Current Prosecutor General Viktor Shokin recently received a similar present – right in time for his first anniversary at the job. It was also a portrait, but in video form: Ukrainian TV channel Inter, owned by moguls Dmytro Firtash and Sergiy Lyovochkin, released a flattering documentary about Shokin.

Lyovochkin is the former chief of staff of disgraced Ukraine’s former President Viktor Yanukovych. He is now a lawmaker with the Opposition Bloc party, a successor to Yanukovych’s Party of Regions. Oligarch billionaire Firtash is in Vienna, where he was arrested in 2014 on a U.S. warrant as a suspect in a bribery case. He denies any wrongdoing.

The 20-minute-long video tribute to the outgoing prosecutor general is called “Shokin,” although “The Great Shokin” would have been a better fit. The film shows – with every trick in the videomaker’s book – how “great” the prosecutor general is.

According to the documentary, Shokin is very modest and hardworking, loves nature and respects women and the elderly. He also says in the movie that he devotes most of his time and effort to fighting corruption.

“And I’m succeeding little by little,” Shokin says.

In his words, the fight against corruption is much more complex than just capturing and imprisoning the bribe-givers. Ukraine can be completely cleansed of graft only in a couple of generations, he says in the film.

“We need to start with our children, in kindergartens, and with ourselves,” he says.

These comments follow the repeated criticism from civil society and Ukraine’s international partners, who keep saying Shokin is dragging his feet in the fight against corruption.

The fawning documentary was released online on Feb. 15 – the same day Shokin’s deputy Vitaly Kasko loudly quit his job, citing corruption and sabotage by Shokin of efforts to combat corruption and institute the rule of law.

While the media and expert community were bursting with irritation, the official Facebook page of the Prosecutor’s General Office decided that posting this movie would smooth the situation.

At the very beginning of the documentary, Shokin brags about one of the important cases he prosecuted. If you are now thinking of the cases involving Yanukovych’s allies and the billions they stole, stop now – the investigation that Shokin showcases as his success took place in the 1990s.

The case of the White Brotherhood, a popular sect in Kyiv, was indeed a big fraud that fooled thousands of people.

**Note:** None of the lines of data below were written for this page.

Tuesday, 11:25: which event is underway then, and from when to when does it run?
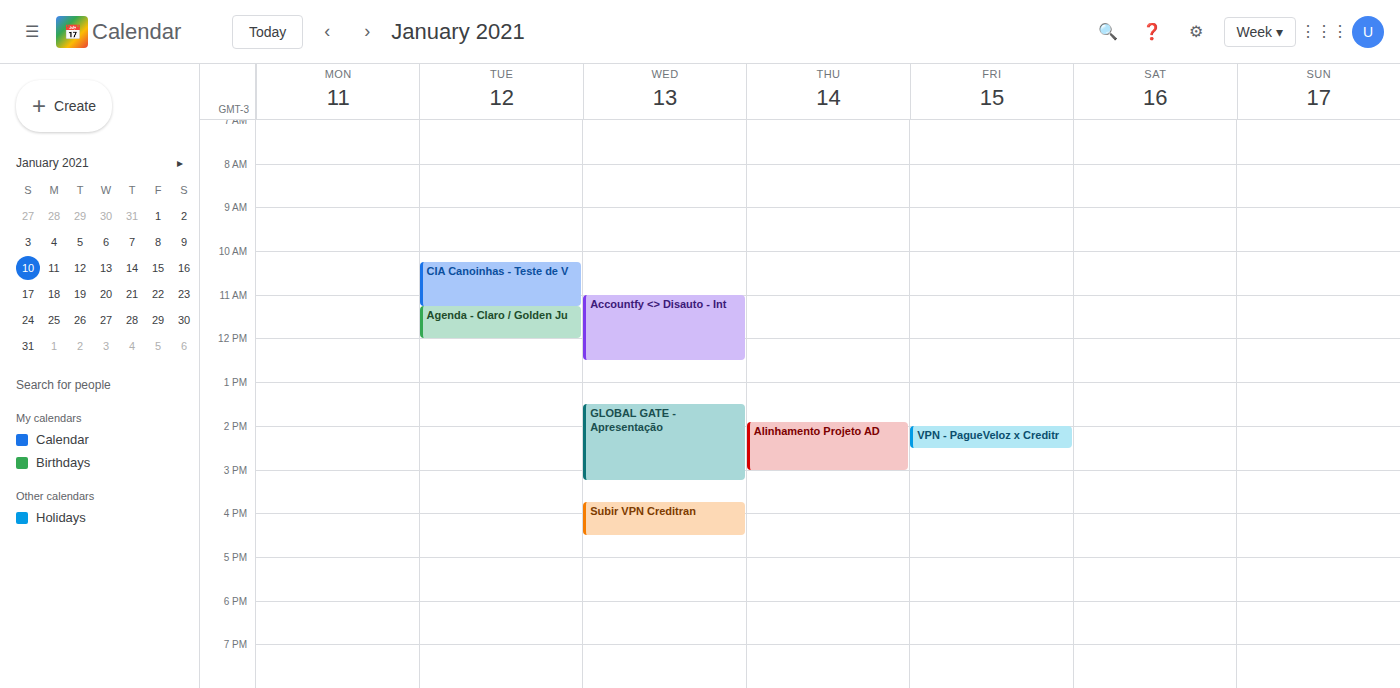
"Agenda - Claro / Golden Ju", 11:15 to 12:00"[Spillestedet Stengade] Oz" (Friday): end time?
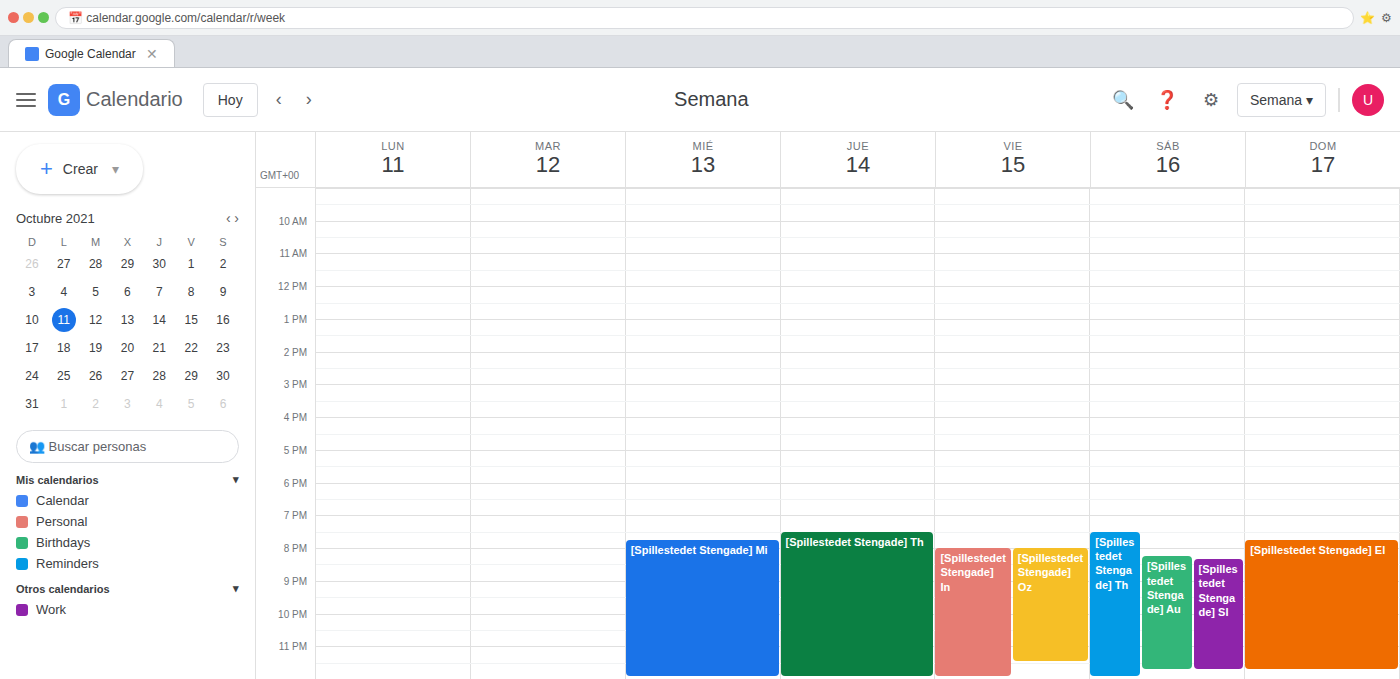
23:30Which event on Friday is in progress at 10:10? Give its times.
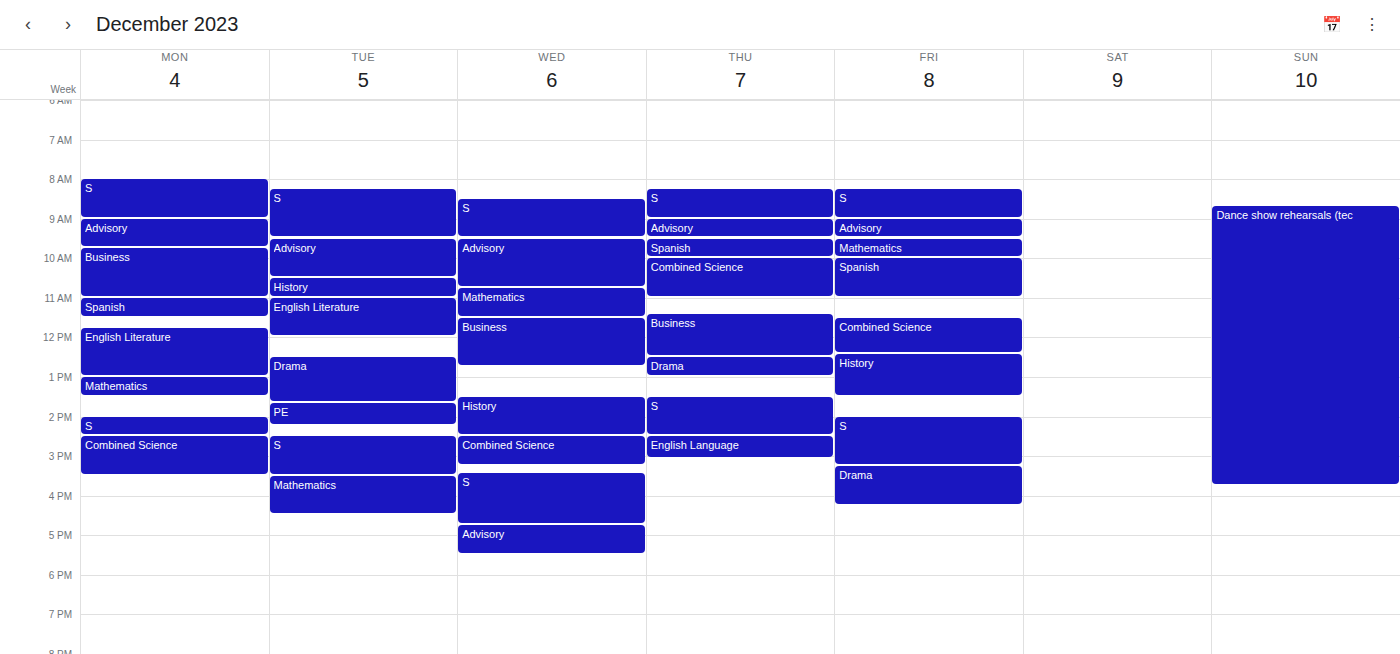
"Spanish", 10:00 to 11:00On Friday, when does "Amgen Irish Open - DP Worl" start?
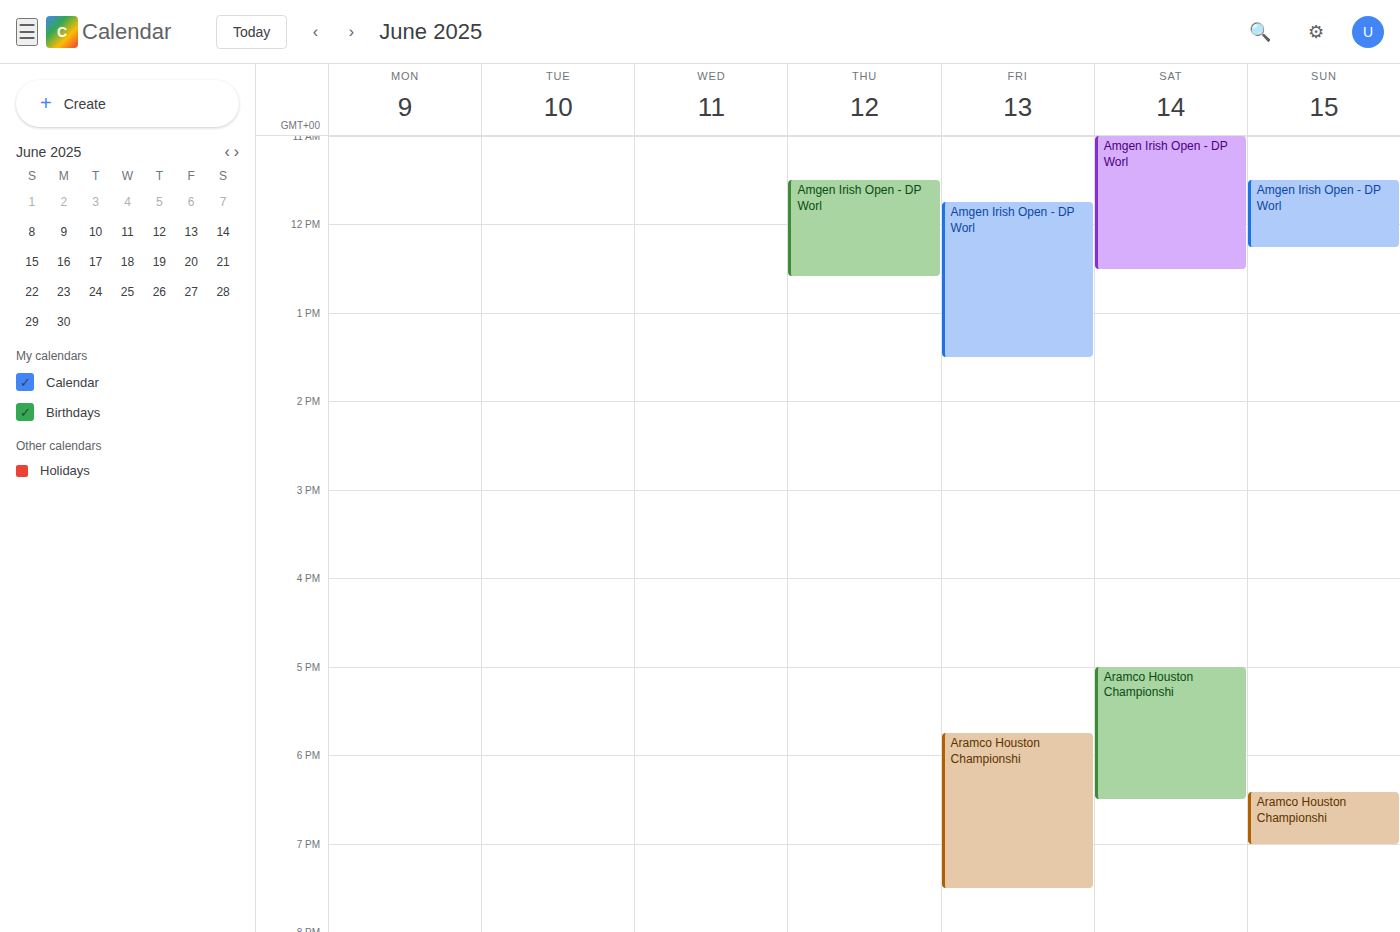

However, its importance now can hardly be compared to the urgency of punishing those who slaughtered more than 100 EuroMaidan activists – and this is the investigation that has hardly progressed at all under Shokin.

And you know why?

“We can’t rush in such cases,” Shokin says in the movie.

Well, he’s certainly not rushing – the killings took place two years ago.

Fortunately, there is a hope that the movie is also a farewell present for Shokin.

Ukrainian President Petro Poroshenko said on Feb.16 that he had asked his appointed prosecutor to resign, as he, “unfortunately, wasn’t able to win the support of society.”

Soon, a Kyiv Post’s source in Shokin’s office confirmed that the prosecutor general had submitted a resignation note. But other reports say he is on vacation.

Those who were moved by the documentary scenes – where Shokin tells how he had a pet squirrel as a child or how he had to sleep on a windowsill as his family lived in a small room – might feel a bit sorry for him as he leaves office.

But his critics, including me, will be happy to see this impotent prosecutor gone. Let’s just hope we don’t get yet another Caesar wannabe.